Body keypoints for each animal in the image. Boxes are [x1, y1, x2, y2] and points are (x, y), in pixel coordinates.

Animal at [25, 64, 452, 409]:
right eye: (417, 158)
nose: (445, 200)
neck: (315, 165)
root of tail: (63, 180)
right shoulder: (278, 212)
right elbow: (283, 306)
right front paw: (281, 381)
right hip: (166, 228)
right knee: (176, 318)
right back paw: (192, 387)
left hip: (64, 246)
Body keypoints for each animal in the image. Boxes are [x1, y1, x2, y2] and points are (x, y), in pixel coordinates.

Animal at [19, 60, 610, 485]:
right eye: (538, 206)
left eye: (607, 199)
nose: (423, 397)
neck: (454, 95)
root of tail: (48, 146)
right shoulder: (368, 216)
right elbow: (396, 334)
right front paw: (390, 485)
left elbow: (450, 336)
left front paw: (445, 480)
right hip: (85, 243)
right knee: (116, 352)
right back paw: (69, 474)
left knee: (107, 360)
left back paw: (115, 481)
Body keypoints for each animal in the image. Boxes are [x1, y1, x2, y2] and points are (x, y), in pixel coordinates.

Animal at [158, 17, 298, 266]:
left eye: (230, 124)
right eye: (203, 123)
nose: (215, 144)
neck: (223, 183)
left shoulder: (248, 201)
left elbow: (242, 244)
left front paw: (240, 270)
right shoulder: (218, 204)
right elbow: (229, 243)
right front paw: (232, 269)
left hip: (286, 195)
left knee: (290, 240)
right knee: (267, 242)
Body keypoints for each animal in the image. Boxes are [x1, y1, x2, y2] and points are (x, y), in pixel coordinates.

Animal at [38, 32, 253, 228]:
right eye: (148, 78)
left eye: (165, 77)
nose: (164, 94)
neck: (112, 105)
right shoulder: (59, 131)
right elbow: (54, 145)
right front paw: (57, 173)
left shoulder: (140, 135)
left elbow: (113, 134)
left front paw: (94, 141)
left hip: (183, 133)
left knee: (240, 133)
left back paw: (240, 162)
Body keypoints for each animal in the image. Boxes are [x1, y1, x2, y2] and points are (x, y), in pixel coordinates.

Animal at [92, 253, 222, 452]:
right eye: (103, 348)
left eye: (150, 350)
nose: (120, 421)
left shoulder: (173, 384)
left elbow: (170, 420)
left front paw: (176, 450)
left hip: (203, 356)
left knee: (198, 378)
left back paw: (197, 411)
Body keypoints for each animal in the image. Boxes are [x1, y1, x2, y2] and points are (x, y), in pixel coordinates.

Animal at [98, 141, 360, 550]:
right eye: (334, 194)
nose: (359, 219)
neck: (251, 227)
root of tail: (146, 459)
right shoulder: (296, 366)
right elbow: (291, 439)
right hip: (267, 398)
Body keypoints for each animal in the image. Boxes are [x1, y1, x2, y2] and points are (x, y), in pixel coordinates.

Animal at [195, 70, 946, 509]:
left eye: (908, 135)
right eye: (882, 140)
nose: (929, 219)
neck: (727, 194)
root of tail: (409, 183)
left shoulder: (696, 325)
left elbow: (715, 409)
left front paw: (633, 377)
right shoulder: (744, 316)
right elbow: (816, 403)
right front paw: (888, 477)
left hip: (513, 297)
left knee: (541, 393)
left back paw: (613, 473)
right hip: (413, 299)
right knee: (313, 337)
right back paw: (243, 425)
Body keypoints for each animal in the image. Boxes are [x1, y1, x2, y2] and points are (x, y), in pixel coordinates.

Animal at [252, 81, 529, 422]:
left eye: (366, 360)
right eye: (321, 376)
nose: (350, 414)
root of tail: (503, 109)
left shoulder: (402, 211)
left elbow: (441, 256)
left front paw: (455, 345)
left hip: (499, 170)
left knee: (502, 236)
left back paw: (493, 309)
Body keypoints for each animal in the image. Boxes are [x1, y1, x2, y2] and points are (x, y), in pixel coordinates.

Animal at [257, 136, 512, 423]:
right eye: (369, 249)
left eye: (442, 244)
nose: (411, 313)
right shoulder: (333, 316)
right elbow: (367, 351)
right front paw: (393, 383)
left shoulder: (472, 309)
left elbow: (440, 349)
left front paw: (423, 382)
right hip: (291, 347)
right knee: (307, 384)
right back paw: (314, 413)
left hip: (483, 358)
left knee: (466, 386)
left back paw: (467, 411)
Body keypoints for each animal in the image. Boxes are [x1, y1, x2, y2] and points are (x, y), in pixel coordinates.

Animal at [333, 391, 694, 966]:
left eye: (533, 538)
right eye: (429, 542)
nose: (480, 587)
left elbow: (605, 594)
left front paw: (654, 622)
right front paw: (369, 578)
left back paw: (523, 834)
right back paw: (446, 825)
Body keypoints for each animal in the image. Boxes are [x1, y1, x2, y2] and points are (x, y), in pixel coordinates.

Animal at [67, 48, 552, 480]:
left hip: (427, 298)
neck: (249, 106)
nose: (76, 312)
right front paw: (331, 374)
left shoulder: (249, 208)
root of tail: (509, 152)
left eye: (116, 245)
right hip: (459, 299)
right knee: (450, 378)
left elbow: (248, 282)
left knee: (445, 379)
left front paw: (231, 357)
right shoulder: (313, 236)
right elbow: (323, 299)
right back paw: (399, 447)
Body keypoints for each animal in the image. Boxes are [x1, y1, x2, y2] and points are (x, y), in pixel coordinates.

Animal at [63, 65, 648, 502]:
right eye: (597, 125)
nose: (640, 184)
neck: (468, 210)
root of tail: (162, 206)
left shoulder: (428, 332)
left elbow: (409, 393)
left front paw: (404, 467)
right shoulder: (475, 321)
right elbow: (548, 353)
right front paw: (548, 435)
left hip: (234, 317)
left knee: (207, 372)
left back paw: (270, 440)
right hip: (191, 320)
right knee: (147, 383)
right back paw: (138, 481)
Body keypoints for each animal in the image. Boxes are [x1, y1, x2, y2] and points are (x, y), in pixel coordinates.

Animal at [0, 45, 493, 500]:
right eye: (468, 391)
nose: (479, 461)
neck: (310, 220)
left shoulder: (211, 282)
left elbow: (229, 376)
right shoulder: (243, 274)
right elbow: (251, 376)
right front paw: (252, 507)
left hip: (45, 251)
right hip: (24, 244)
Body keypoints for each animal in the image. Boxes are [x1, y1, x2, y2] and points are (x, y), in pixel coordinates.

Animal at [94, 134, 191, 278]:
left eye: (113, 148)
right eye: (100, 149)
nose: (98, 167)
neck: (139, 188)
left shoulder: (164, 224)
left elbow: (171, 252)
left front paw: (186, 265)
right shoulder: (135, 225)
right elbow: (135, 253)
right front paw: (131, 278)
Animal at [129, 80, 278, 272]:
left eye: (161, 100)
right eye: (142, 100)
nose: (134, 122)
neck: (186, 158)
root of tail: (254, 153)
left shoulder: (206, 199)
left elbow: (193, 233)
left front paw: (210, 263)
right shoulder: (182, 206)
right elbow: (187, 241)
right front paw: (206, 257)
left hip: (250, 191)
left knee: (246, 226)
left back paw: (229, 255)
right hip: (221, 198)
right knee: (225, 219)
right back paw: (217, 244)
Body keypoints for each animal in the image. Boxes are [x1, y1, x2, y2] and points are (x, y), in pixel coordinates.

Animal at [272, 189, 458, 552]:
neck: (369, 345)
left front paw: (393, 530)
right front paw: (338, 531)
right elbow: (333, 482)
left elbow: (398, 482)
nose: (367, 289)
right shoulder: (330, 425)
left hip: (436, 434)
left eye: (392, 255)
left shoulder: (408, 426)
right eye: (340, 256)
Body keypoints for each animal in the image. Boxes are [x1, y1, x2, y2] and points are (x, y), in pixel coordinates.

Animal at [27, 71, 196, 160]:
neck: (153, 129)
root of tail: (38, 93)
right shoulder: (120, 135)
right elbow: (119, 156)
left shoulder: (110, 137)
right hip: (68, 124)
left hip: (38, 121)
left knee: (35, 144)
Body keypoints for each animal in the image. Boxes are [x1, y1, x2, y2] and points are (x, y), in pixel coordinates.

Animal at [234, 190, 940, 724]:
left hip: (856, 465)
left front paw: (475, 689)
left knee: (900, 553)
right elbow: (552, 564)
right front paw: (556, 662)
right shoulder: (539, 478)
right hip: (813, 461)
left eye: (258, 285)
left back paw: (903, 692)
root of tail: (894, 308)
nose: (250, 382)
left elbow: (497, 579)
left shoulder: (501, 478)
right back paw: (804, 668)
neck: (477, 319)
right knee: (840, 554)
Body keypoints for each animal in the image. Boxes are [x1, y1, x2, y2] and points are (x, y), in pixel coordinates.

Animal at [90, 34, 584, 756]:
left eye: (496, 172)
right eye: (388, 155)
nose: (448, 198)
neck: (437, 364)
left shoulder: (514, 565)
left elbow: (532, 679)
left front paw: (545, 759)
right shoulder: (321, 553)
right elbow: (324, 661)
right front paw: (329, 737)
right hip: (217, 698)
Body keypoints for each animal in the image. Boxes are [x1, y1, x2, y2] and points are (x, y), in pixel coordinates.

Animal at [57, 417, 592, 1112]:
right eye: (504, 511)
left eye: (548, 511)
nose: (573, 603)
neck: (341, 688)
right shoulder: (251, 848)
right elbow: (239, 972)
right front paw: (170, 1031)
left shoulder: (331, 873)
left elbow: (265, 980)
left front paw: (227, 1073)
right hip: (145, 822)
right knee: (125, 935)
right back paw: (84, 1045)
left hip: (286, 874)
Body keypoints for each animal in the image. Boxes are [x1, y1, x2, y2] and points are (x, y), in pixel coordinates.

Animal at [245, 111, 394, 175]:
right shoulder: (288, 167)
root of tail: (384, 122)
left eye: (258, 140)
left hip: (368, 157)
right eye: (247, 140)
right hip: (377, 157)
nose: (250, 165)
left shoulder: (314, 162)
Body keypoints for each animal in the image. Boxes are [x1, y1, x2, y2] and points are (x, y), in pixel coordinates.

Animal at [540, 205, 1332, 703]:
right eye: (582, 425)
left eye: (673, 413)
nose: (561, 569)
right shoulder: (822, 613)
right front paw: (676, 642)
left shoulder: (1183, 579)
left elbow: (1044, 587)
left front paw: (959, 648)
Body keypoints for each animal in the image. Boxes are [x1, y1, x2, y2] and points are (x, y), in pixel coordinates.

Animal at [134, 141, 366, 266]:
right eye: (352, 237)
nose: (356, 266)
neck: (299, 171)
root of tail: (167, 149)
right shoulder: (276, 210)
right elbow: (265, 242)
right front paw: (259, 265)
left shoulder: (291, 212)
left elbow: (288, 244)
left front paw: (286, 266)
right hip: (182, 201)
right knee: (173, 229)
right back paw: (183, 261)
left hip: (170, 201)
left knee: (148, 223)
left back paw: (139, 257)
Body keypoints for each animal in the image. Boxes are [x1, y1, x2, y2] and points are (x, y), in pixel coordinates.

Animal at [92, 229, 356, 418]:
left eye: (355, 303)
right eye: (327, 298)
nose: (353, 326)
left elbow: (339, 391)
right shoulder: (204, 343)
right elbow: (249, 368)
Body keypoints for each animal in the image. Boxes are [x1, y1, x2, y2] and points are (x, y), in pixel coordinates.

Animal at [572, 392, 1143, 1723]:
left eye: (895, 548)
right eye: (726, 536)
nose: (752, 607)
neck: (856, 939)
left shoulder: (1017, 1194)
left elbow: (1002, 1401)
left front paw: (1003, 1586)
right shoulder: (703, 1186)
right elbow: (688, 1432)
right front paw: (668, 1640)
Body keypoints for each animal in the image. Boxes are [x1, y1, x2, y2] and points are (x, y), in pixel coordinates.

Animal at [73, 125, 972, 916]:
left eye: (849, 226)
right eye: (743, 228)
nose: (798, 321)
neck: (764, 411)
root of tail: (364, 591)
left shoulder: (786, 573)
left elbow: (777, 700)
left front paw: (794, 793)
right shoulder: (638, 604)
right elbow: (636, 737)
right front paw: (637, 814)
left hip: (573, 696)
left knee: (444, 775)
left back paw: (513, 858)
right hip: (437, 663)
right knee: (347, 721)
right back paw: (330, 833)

* [PROBLEM DETAILS]
The assignment is to restate, word for word, each line from the one containing "left eye: (895, 548)" through the final line of the material above.

* [EXPECTED OUTPUT]
left eye: (895, 548)
right eye: (726, 536)
nose: (752, 607)
neck: (856, 939)
left shoulder: (1017, 1194)
left elbow: (1002, 1401)
left front paw: (1003, 1586)
right shoulder: (703, 1186)
right elbow: (688, 1432)
right front paw: (668, 1640)
Body keypoints for each animal in the image. Boxes are [x1, y1, x2, y2] and points are (x, y), in pixel coordinates.

Animal at [73, 125, 972, 916]:
left eye: (849, 226)
right eye: (743, 228)
nose: (798, 321)
neck: (764, 411)
root of tail: (364, 591)
left shoulder: (786, 573)
left elbow: (777, 700)
left front paw: (794, 793)
right shoulder: (638, 604)
right elbow: (636, 737)
right front paw: (637, 814)
left hip: (573, 696)
left knee: (444, 775)
left back paw: (513, 858)
right hip: (437, 663)
right knee: (347, 721)
right back paw: (330, 833)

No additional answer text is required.